READING TEXT:
━━━━

On Wed, Nov 23, 2011 at 8:15 AM, Willy Tarreau  wrote:

> Hi,
>
> On Fri, Nov 18, 2011 at 05:48:54PM +0100, Rerngvit Yanggratoke wrote:
> > Hello All,
> > First of all, pardon me if I'm not communicating very well.
> English
> > is not my native language. We are running a static file distribution
> > cluster. The cluster consists of many web servers serving static files
> over
> > HTTP.  We have very large number of files such that a single server
> simply
> > can not keep all files (don't have enough disk space). In particular, a
> > file can be served only from a subset of servers. Each file is uniquely
> > identified by a file's URI. I would refer to this URI later as a key.
> > I am investigating deploying HAProxy as a front end to this
> > cluster. We want HAProxy to provide load balancing and automatic fail
> over.
> > In other words, a request comes first to HAProxy and HAProxy should
> forward
> > the request to appropriate backend server. More precisely, for a
> particular
> > key, there should be at least two servers being forwarded to from HAProxy
> > for the sake of load balancing. My question is what load
> > balancing strategy should I use?
> > I could use hashing(based on key) or consistent hashing. However,
> > each file would end up being served by a single server on a particular
> > moment. That means I wouldn't have load balancing and fail over for a
> > particular key.
>
> This question is much more a question of architecture than of
> configuration.
> What is important is not what you can do with haproxy, but how you want
> your
> service to run. I suspect that if you acquired hardware and bandwidth to
> build
> your service, you have pretty clear ideas of how your files will be
> distributed
> and/or replicated between your servers. You also know whether you'll serve
> millions of files or just a few tens, which means in the first case that
> you
> can safely have one server per URL, and in the later that you would risk
> overloading a server if everybody downloads the same file at a time. Maybe
> you have installed caches to avoid overloading some servers. You have
> probably
> planned what will happen when you add new servers, and what is supposed to
> happen when a server temporarily fails.

━━━━

GIVEN INFORMATION:
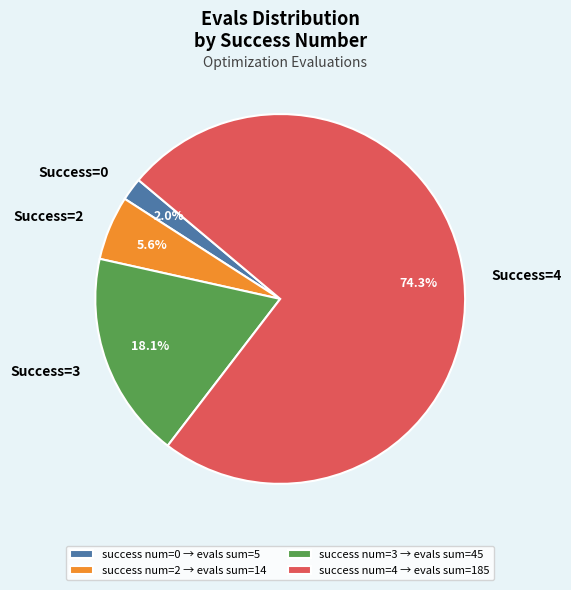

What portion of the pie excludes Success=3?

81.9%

━━━━

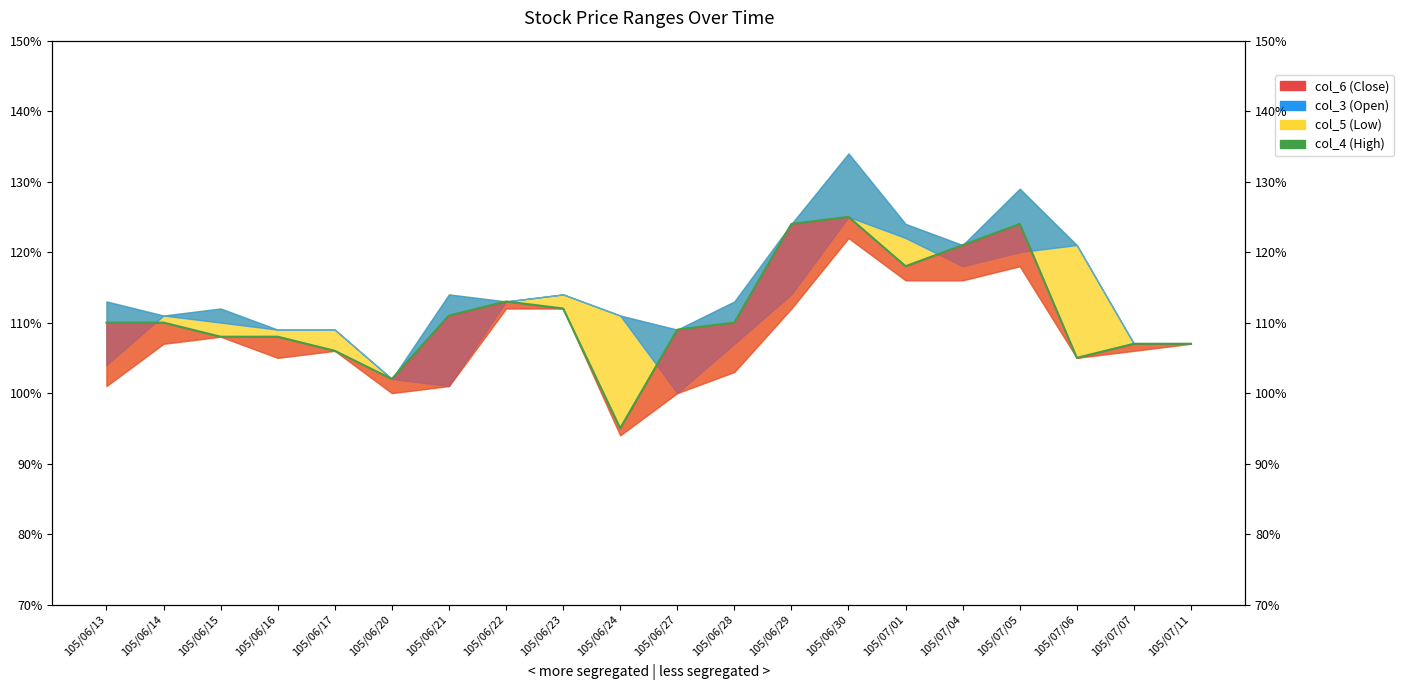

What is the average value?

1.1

━━━━

COMPLETE THE FOLLOWING:
a - In the HAProxy email above, begin at the words "On Wed, Nov" and stop after "communicating very well.", and give that stretch again with "Hello everyone" substituted for "Hello All".
b - Rewrite the paragraph of the HAProxy email that begins "This question is much more a question of architecture" as a short list, keeping its main facts.

RESPONSES:
a -
On Wed, Nov 23, 2011 at 8:15 AM, Willy Tarreau  wrote:

> Hi,
>
> On Fri, Nov 18, 2011 at 05:48:54PM +0100, Rerngvit Yanggratoke wrote:
> > Hello everyone,
> > First of all, pardon me if I'm not communicating very well.

b -
- The question concerns architecture more than configuration.
- What matters is how the service should run, not what haproxy can do.
- Having acquired hardware and bandwidth, the sender probably has clear ideas of how files will be distributed or replicated between servers.
- The sender also knows whether the service will serve millions of files or only a few tens.
- With millions of files, one server per URL is safe.
- With a few tens of files, a server could be overloaded if everybody downloads the same file at a time.
- Caches may have been installed to avoid overloading some servers.
- There are probably plans for what happens when new servers are added and when a server temporarily fails.